Die Spannbreite des Angebots auf Udemy ist groß, es reicht von Sprachkursen über Kochklassen bis zu Gitarrenunterricht. Besonders gefragt sind aber schon jetzt Fachkenntnisse. Das zeigt auch die Nachfrage nach Kursen in Deutschland. Zu den beliebtesten Kursen der 65 000 Teilnehmer hierzulande gehörten solche, die Programmiersprachen wie Java, PHP oder Swift vermitteln.
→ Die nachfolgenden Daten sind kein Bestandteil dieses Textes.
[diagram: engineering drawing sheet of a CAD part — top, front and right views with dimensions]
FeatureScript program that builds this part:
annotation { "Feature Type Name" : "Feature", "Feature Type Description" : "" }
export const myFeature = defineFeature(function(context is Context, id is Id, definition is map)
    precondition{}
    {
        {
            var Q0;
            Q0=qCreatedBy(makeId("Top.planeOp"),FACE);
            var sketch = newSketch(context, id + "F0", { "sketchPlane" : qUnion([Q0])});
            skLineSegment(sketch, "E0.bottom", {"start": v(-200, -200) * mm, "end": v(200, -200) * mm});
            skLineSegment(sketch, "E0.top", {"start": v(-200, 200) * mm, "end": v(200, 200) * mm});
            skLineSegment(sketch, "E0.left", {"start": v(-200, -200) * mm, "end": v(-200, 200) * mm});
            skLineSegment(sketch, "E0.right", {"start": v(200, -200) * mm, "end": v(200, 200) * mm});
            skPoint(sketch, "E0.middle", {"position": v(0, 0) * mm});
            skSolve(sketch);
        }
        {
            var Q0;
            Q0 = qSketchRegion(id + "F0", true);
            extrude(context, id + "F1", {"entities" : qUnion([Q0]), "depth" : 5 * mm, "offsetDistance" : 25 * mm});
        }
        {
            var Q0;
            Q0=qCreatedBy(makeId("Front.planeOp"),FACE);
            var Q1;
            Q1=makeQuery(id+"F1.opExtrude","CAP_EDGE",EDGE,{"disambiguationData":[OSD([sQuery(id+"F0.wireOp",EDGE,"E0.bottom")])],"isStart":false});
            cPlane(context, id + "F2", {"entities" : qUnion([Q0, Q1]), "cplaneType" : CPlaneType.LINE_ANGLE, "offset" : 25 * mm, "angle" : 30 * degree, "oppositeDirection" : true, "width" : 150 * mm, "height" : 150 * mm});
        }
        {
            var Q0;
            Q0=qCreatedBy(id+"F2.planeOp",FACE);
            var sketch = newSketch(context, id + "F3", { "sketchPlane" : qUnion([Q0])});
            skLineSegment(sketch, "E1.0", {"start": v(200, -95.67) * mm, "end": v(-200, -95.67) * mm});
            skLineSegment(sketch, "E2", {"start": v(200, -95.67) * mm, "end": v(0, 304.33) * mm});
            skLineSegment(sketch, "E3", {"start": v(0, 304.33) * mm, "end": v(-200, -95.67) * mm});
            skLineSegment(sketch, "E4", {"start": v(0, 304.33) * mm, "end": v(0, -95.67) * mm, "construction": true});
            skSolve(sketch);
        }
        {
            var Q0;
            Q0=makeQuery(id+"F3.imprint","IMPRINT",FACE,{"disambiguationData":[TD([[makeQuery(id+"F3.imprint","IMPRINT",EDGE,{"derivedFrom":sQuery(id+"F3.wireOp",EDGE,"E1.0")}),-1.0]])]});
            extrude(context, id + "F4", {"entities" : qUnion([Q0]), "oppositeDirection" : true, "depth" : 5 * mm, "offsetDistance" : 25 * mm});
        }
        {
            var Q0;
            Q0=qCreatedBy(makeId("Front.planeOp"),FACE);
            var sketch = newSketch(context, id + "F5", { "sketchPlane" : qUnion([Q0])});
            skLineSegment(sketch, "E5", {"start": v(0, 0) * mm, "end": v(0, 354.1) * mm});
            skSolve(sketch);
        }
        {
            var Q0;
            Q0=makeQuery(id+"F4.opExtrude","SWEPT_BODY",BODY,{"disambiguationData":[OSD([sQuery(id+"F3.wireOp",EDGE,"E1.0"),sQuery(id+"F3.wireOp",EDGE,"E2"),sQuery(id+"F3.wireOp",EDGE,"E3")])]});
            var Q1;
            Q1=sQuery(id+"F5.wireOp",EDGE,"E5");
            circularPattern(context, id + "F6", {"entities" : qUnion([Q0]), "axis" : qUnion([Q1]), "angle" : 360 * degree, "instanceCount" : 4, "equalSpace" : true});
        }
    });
Das hat Udemy auch mit dem Netzwerk Meetup aus New York gemein. Über die Internetseite des Unternehmens finden zwar Liebhaber aller möglichen Aktivitäten in lokalen Gruppen zueinander, um etwas zusammen zu unternehmen – vom Bergwandern über Joggen bis hin zum Skifahren. In Deutschland sammeln sich die derzeit rund 100 000 Mitglieder aber besonders häufig in Gruppen, um Programmieren zu lernen oder sich über Unternehmensgründung auszutauschen. Zu den beliebtesten Gruppen hierzulande gehören die Berliner Gruppen „Lean Startup“ oder „Tech Meetup“. Die größte Meetup-Gruppe überhaupt ist das „New York Tech Meetup“ mit 40 000 Mitgliedern, ins Leben gerufen vom Meetup-Chef Scott Heiferman.
Die Geschäftsidee, Erlebnisse mit Fremden zu teilen, kam dem Mitgründer des heute fast 20 Millionen Mitglieder starken Netzwerks nach den Anschlägen vom 11. September 2001. Nachdem in New York Terroristen das World Trade Center mit Passagierflugzeugen zum Einsturz gebracht hatten, faszinierte Heiferman, wie völlig Unbekannte plötzlich zueinanderfanden, um einander zu helfen und den Schock der Anschläge zu verarbeiten. Solche Erfahrungen wollte er anderen zugänglich machen. Dabei sieht er das Internet bis heute nur als Mittel zum Zweck an: um die Menschen am Ende vom Bildschirm wegzulocken und den Austausch in der realen Welt anzustoßen.